____ Dati estratti

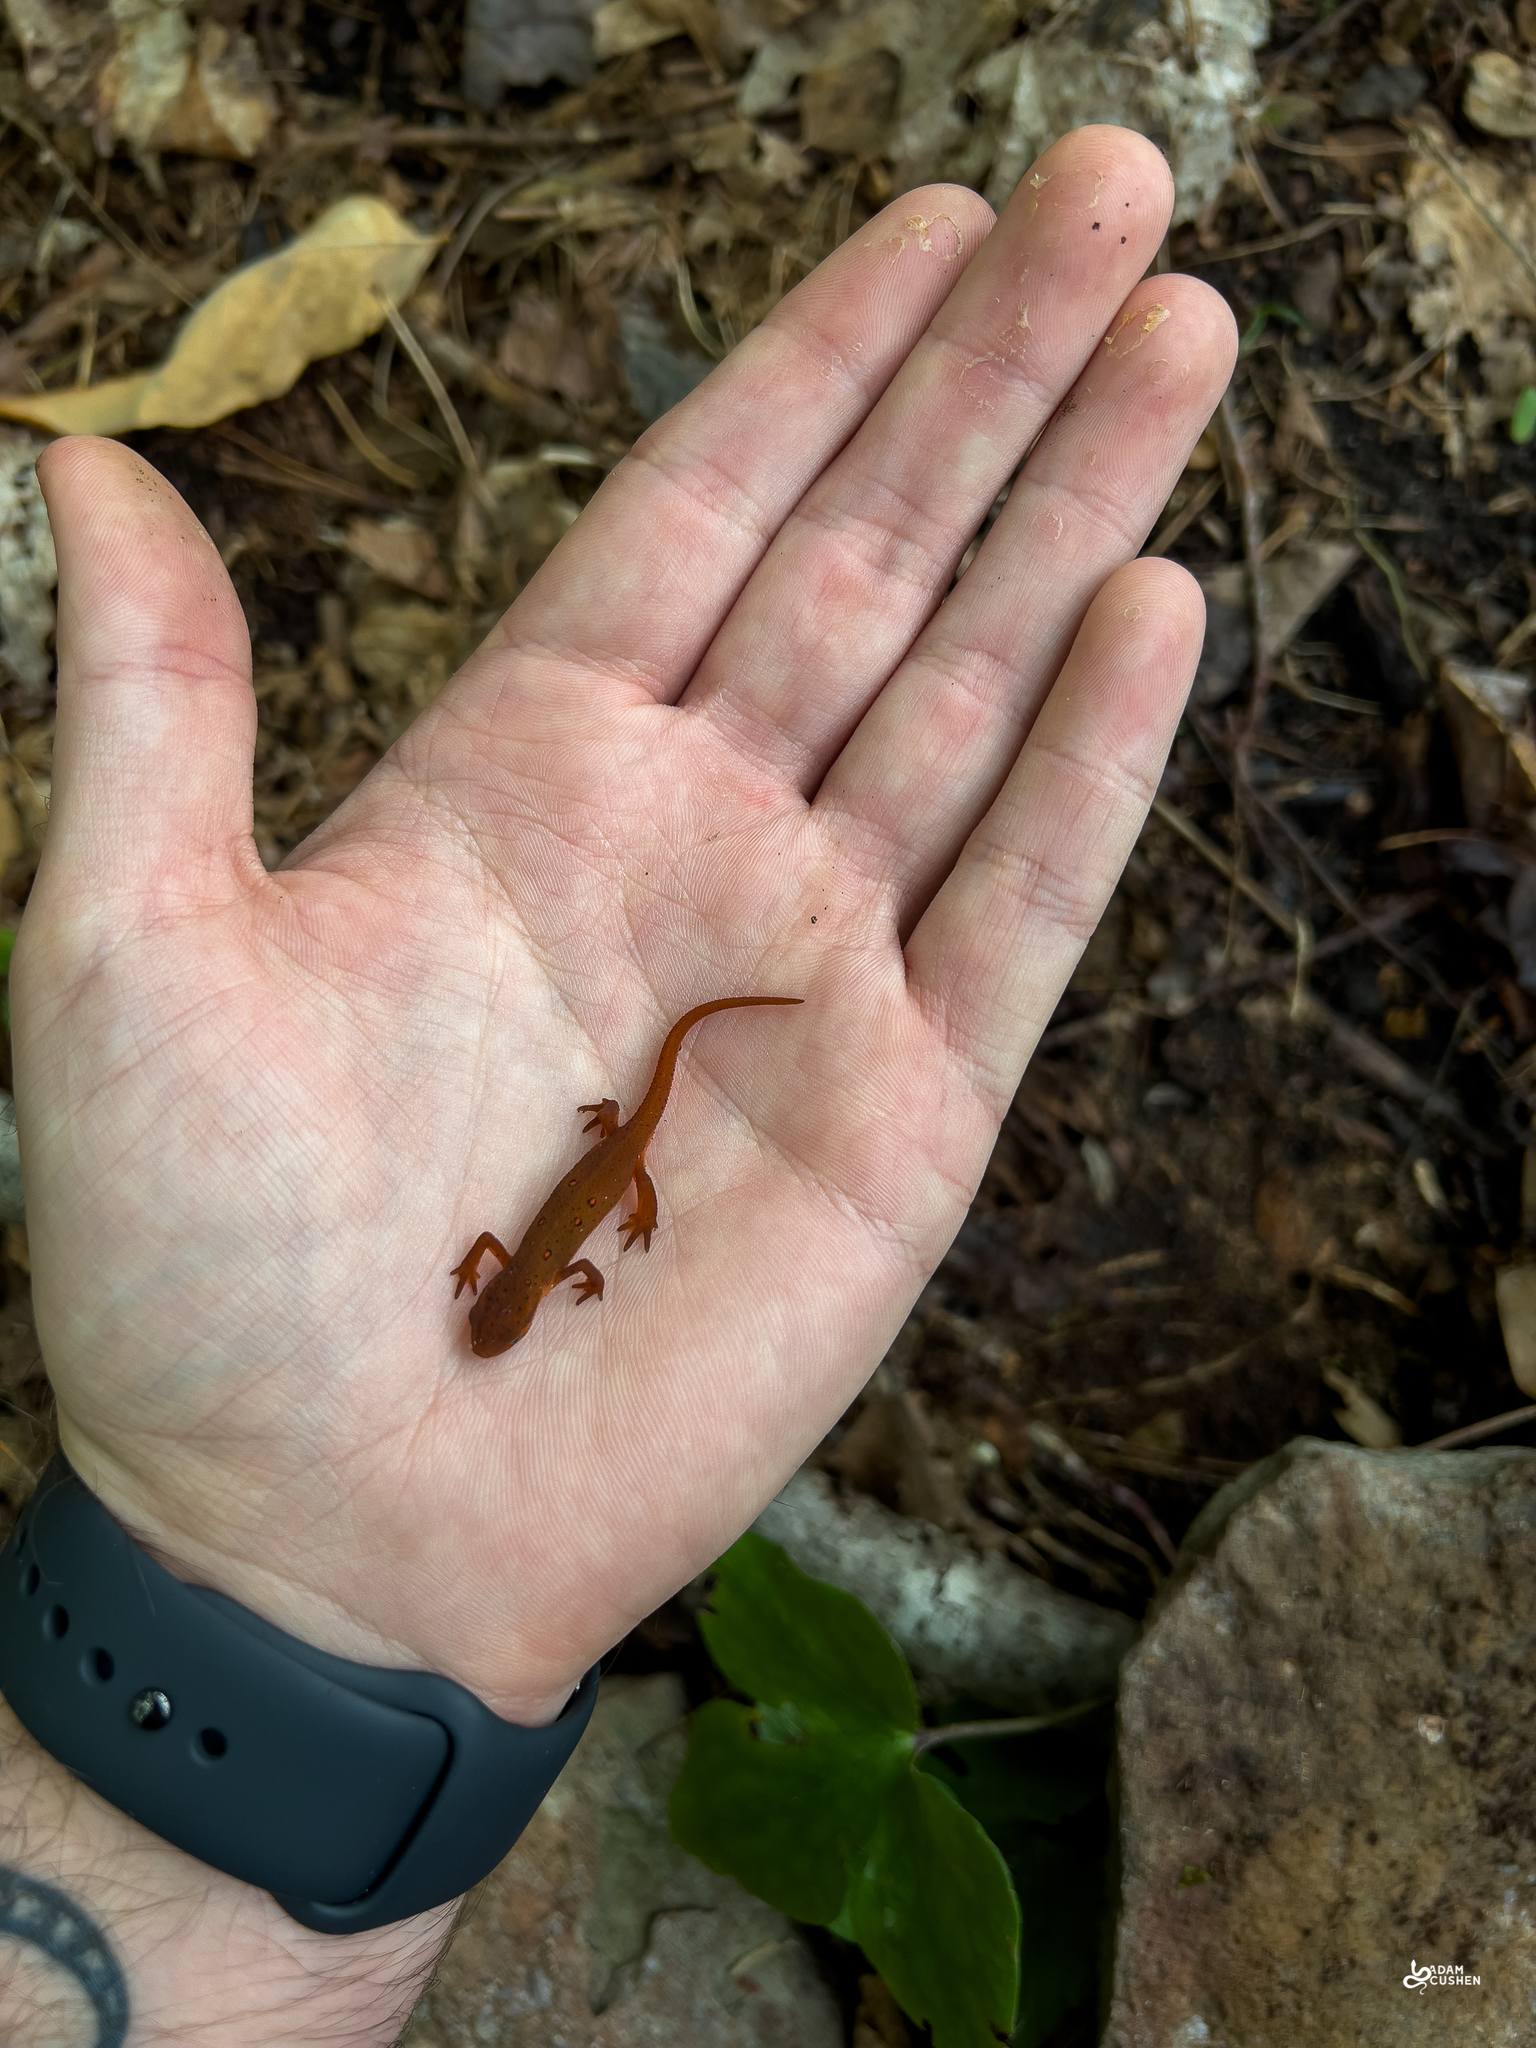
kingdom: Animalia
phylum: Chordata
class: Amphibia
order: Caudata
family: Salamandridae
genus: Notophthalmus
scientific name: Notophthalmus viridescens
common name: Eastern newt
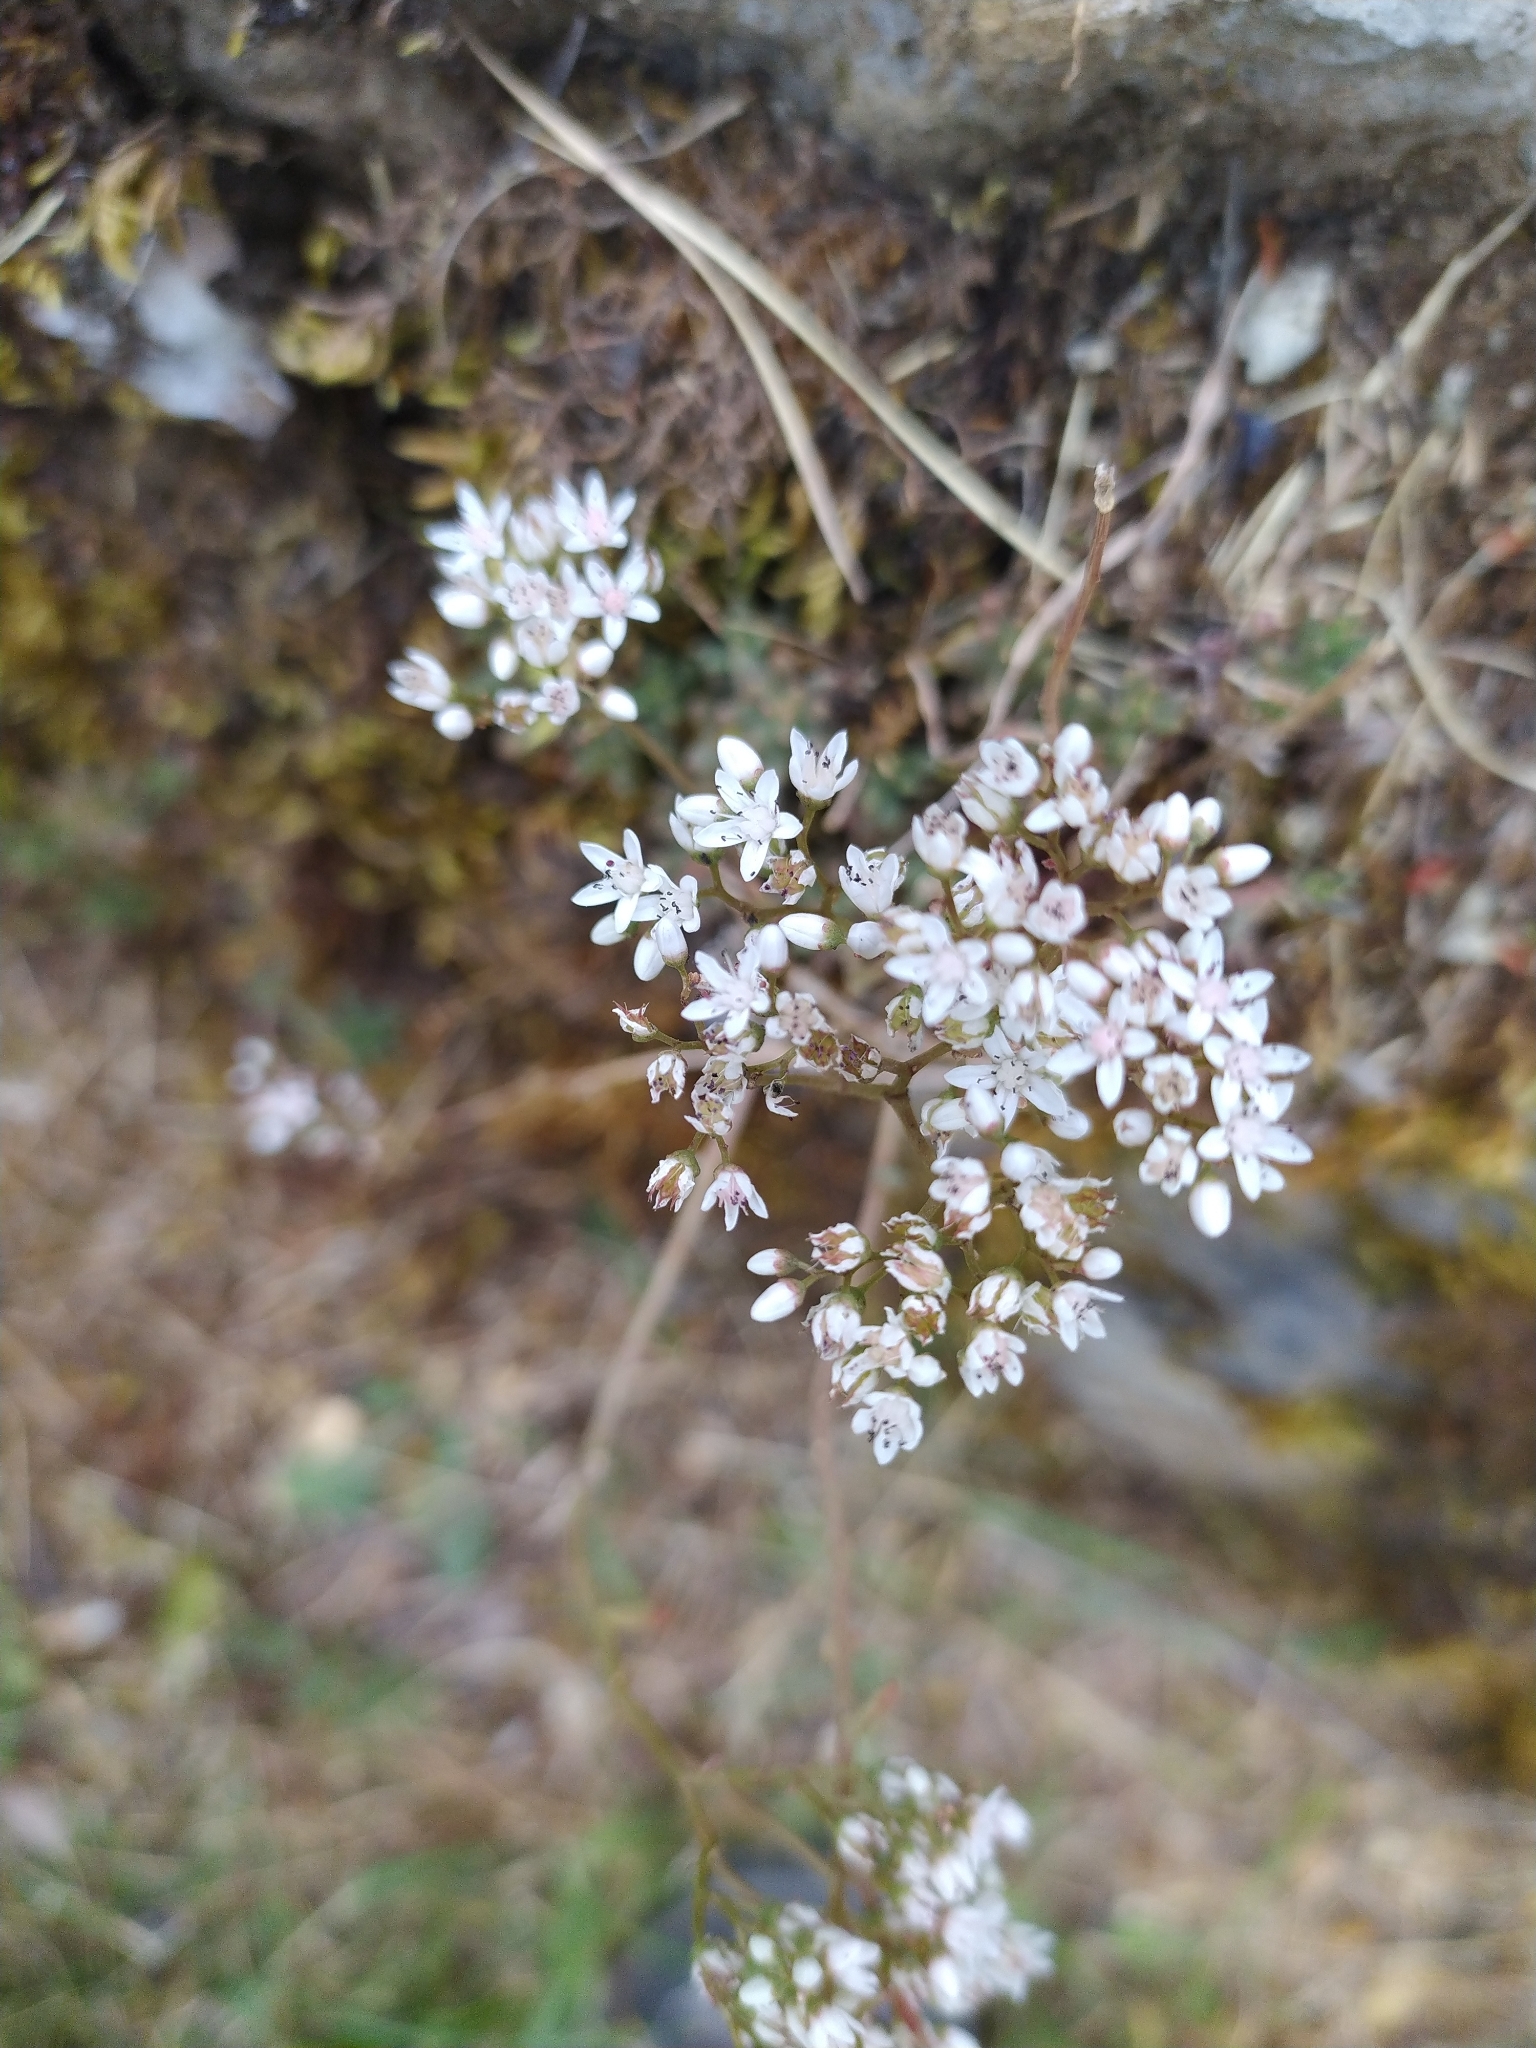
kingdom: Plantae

________

§ Consegna
Ricopia senza modifiche tutte le righe dei record qui sopra. Lascia fuori le immagini.

§ Soluzione
kingdom: Animalia
phylum: Chordata
class: Amphibia
order: Caudata
family: Salamandridae
genus: Notophthalmus
scientific name: Notophthalmus viridescens
common name: Eastern newt
kingdom: Plantae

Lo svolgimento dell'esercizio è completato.